Tuesday, June 22, 2010

The Whorrification of Hannah Montana

I wish there was something else I could rant about, but it's a slow news day and everyone else has decided to take up the McCrystal story (hat's off to the guy, btw. I wish I had balls that big.) And so, I take it upon myself, along with Hack Wilson, to discuss the skankification of someone who used to be, in my eyes, a good role model for teenage girls.

I, being a man in my late twenties, was in no way interested in the television show Hannah Montana when it first aired. I still am not. However, I did see the movie at the behest of my fiance, and after I saw it, I was able to come to the conclusion that, yes, the Hannah Montana character did in fact push a decent message for young girls of that age group.

Unfortunately my approval was not to last. I was at first skeptical when my mother first told me of stories about the teen star dating men twice her age and her father, country singer Billy Ray Cyrus, approving of it.
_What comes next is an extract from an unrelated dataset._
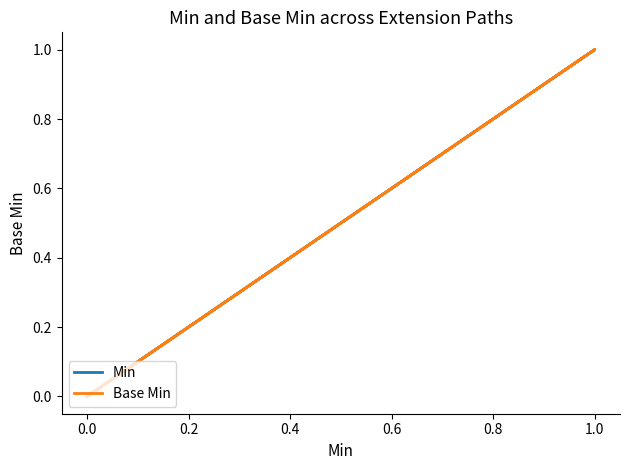

How many series are shown in this chart?

2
But when she showed me the article and pictures, there wasn't much I could do to deny what I saw right in front of my face.

Now, after watching last night's O'Reilly Factor, I am fully convinced that my daughters, whenever they are born, will have nothing to do with this degenerate insult to femininity everywhere. Her justification is, apparently, wanting to emulate Lady Gaga, who is plenty "gaga' alright, but is no lady.

The culture war continues to rage, boys and girls, and Miley Cyrus's positive message about self reliance and following your dreams is but the latest casualty. As Bob Marley once sang: "How long can they kill our prophets while we stand aside and look?" When, in other words, will we do something to stop the constant inner decay of the morals of this country and finally clean up the mess left behind by the Sexual Revolution and the counter culture of the sixties? WHEN!?

1 comment:

  1. Hopefully though whenever it is that we do have kids, we can at least show them the movie...I did like the movie and thought it did have a positive message for children and or teens. After all there are a lot worse "role models" out there than Miley Cyrus.... Megan fox comes to mind for some reason.